Although AI is a rich vein of hype, it’s far from the only source. Take EQRx, a (now defunct) biotech with the stated ambition of reducing drug costs by undercutting expensive brands with cheap, fast-to-market copycats. If EQRx were successful, they’d have been the Lidl or Kirkland signature of biotech — with ‘own brand’ versions of blockbusters like Keytruda and Ibrance. As the CEO Alexis Borisy said in a launch interview:

“At EQRx we are trying to rethink, reimagine, reengineer the whole way that we make medicines from creating them, proving they work, and getting them to patients… our ambitions are large, we want to have our first drug on the market within five years. We'd like to have 10 on the market within 10 years. By 15 years we want to have literally dozens and dozens of these great innovative new medicines at a radically more affordable price on the market.”

But even copying established drugs is no trivial feat, and EQRx imploded before bringing even one drug to market. The pricing and regulatory hypothesis behind the business was flawed, yes, and in many ways EQRx’s failure was entirely predictable: there were no shortage of post-failure “I told you so’s.”

Personally, I’m glad EQRx tried. Innovation isn’t helpful if it’s unaffordable, and the current drug pricing trajectory is not sustainable long-term. The answer is not to throw up our hands and say “that’s just how it is,” and that EQRx were foolish to think otherwise.

On the one hand, scepticism is often warranted. Biotech is complicated and biological data are often ambiguous, which makes it all too easy to obfuscate in order to take advantage of desperate patients and unsophisticated investors. Those in the industry should be calling out bad actors.

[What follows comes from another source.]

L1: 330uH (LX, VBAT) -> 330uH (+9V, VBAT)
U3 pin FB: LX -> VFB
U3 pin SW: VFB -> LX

On the other hand, it’s almost tautological to say that biotech is a difficult industry. Every drug development program has warts, and it’s easy to predict failure; if you simply predict any given drug will fail you’ll be right about 90% of the time. Pessimism sounds smart, even if it’s not.

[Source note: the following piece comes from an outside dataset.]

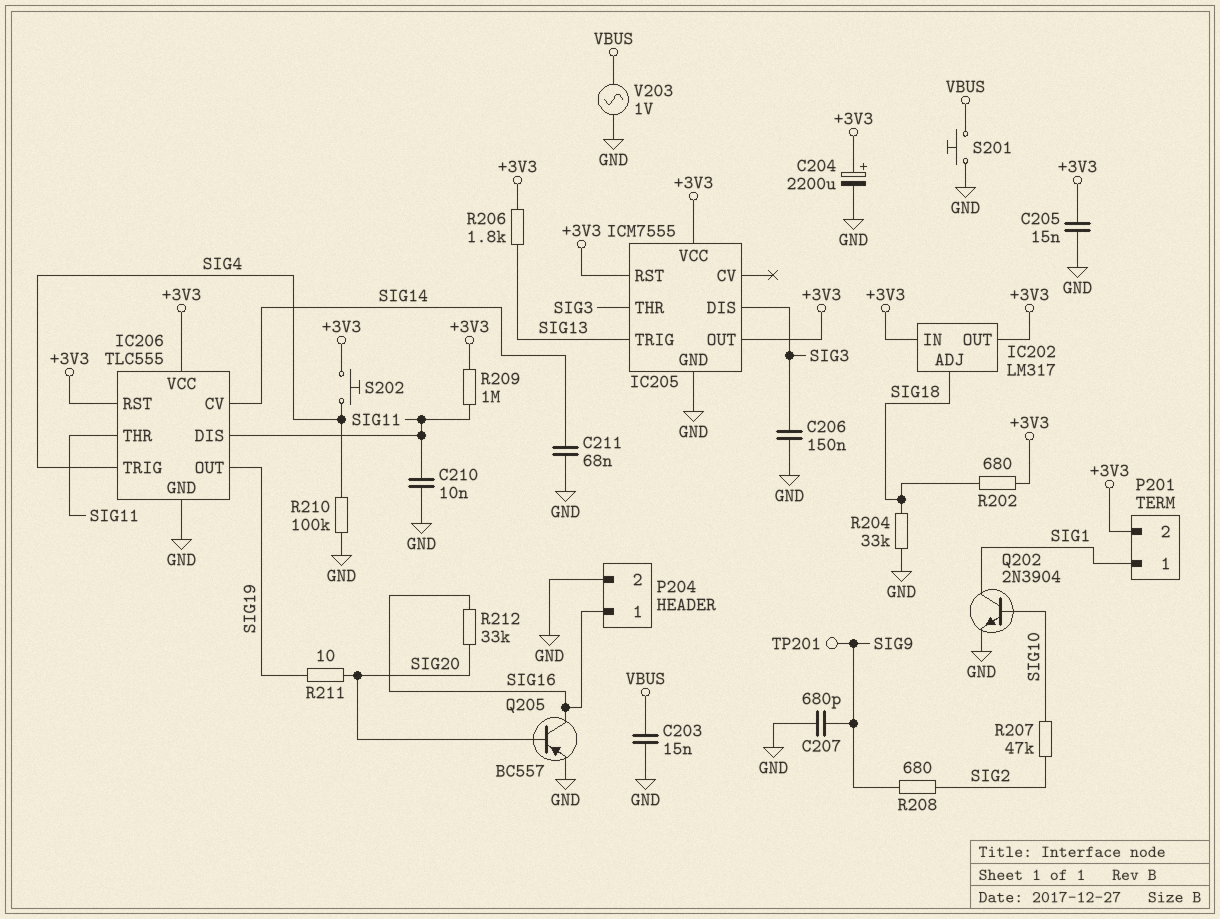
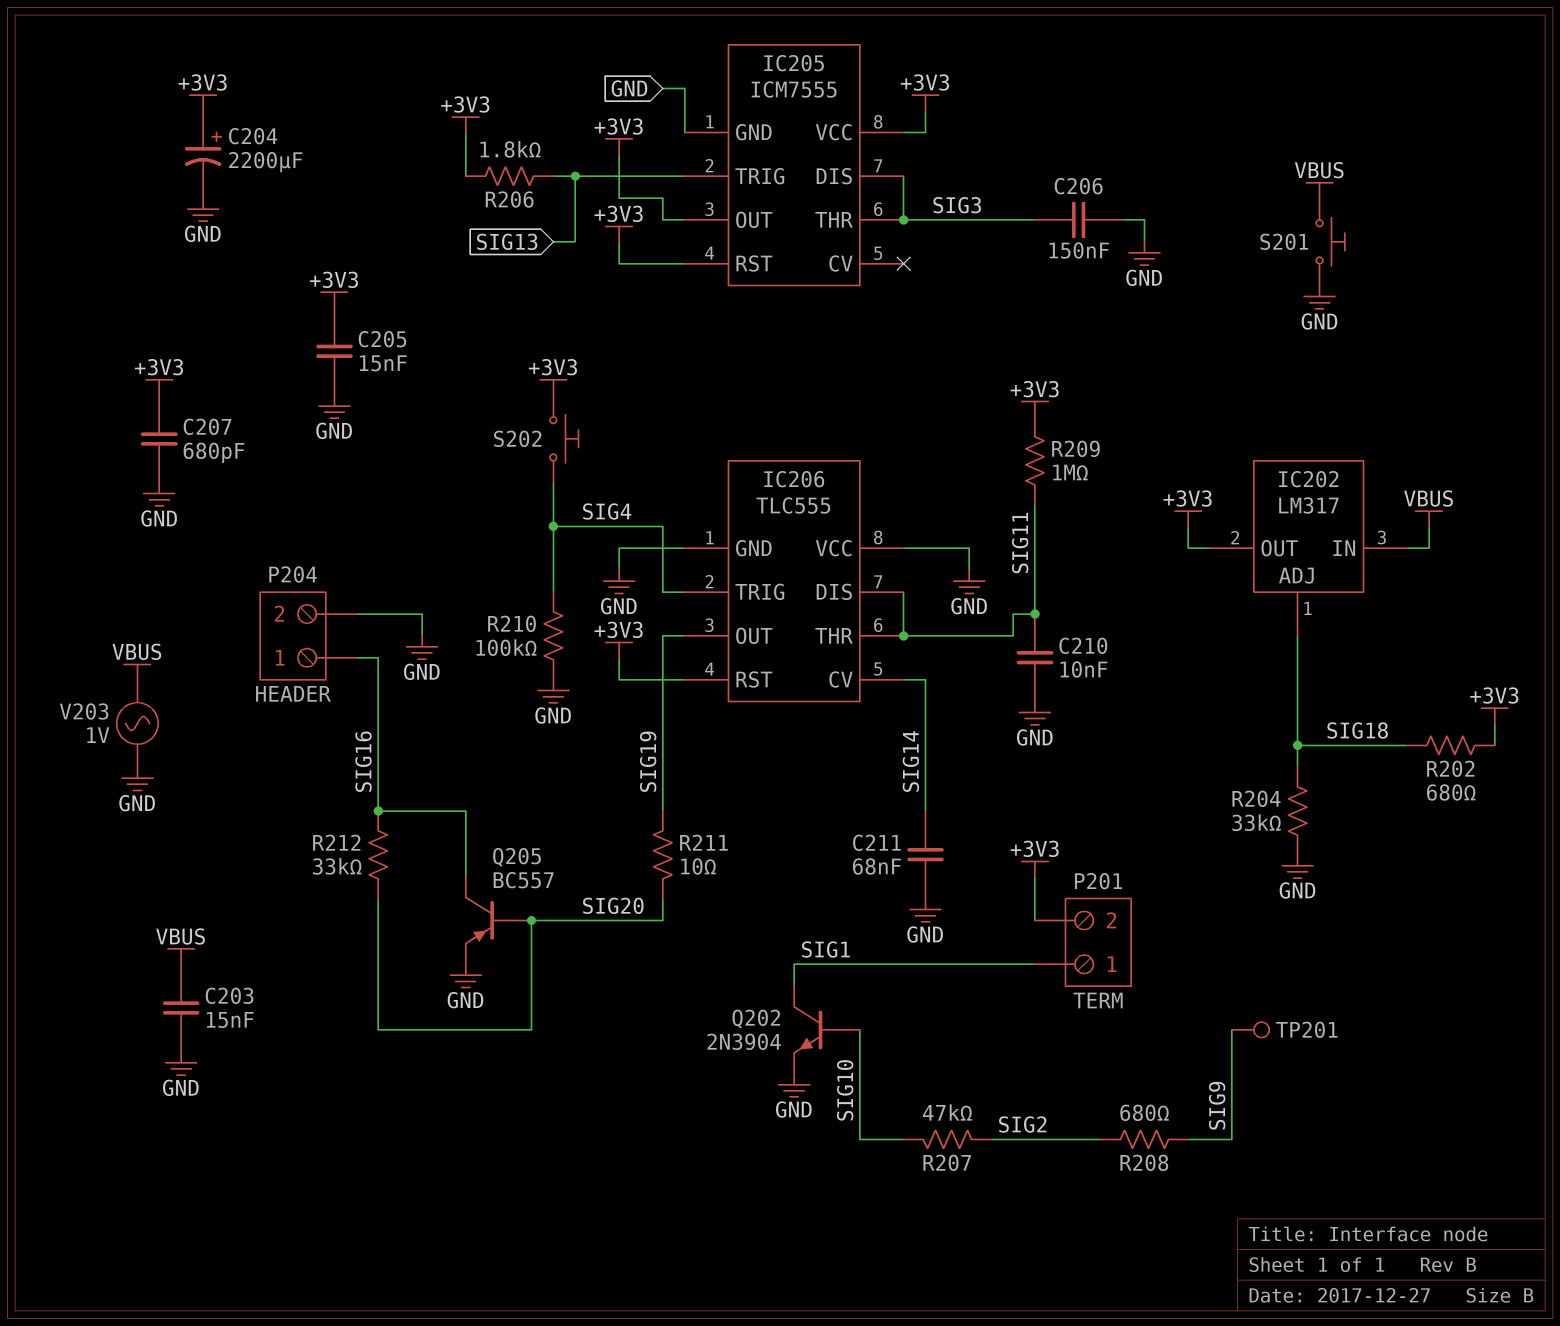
C207: 680pF (GND, SIG9) -> 680pF (+3V3, GND)
IC202 pin IN: +3V3 -> VBUS
IC206 pin VCC: +3V3 -> GND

Anyone who has been around in biotech long enough has accumulated plenty of scar tissue. In Derek Lowe’s words, “the default setting for people in the pharmaceutical industry is a sort of enlightened pessimism.” Risk aversion is endemic in the industry, and a career can be built on saying ‘no.’ The fibrotic effect of experience can be tough to resist, but someone needs to be willing to say ‘yes’ if we are to make progress.

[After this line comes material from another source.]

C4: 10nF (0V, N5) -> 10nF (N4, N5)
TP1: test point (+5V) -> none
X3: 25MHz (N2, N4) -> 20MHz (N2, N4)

It takes champions to drive any drug through development. It takes people who are unreasonably optimistic about their likelihood of success to found industry-defining companies. Often, such people are prone to hyperbole: Bob Swanson, the co-founder of Genentech along with Herb Boyer, painted a suitably grand vision in their 1976 business plan:

“With Genentech’s technology, microorganisms could be engineered to produce needed protein to meet the world food needs or to produce antibodies to fight viral infection. Any product produced by a living organism is eventually within the company’s reach.”

Genentech fell short of this original vision, of course. Yet, along the way it still managed to kick-start the biotech industry, develop the first recombinant insulin, and pioneer therapeutic monoclonal antibodies.

We should welcome people with a vision to do things better in our industry. And while bold visions often seem naïve to veterans, naïveté can be a blessing. Herb Boyer agrees:

“I always maintain that the best attribute we had was our naïveté. . . . I think if we had known about all the problems we were going to encounter, we would have thought twice about starting. . . . Naïveté was the extra added ingredient in biotechnology.”

If we keep believing drug development is near-impossible, it might just stay that way. And while the latest suite of AI tools seems likely to be an incremental advance, stacking incremental advances is how we’ve made extreme cumulative gains over many years.

The industry needs optimists to push it forwards. In the words of Karl Popper:

“Optimism is a duty. The future is open. It is not predetermined. No one can predict it, except by chance. We all contribute to determining it by what we do. We are all equally responsible for its success.”

So yes, let’s be critical of hype and hubris – another Theranos helps nobody. But let’s also be careful not to dissuade optimism. Drug development is unreasonably hard, so it needs unreasonably optimistic people.